◆ **Instruction**
Transcribe the lines of the records starting with the one that has "Know exactly when to buy, sell, rent, or" in it and ending with the last, and transcribe nothing else.

◆ **Exercise inputs**

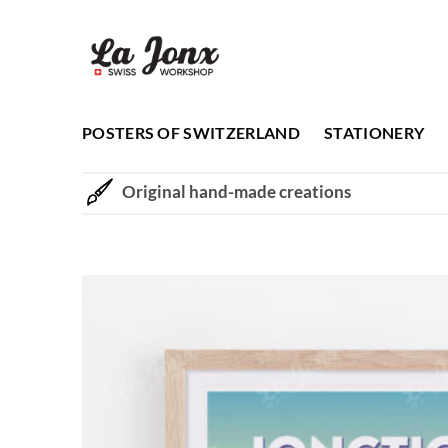
Skip
to
content
POSTERS OF SWITZERLAND
STATIONERY
Original hand-made creations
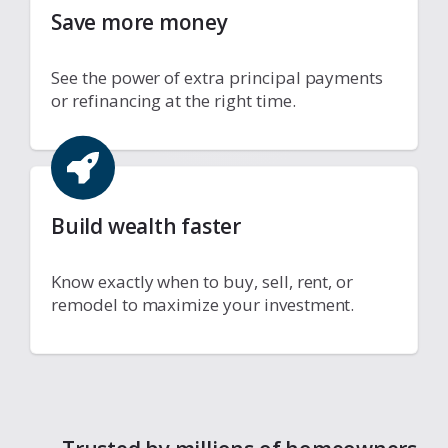
Save more money
See the power of extra principal payments
or refinancing at the right time.
Build wealth faster
Know exactly when to buy, sell, rent, or
remodel to maximize your investment.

◆ **Exercise solution**
Know exactly when to buy, sell, rent, or
remodel to maximize your investment.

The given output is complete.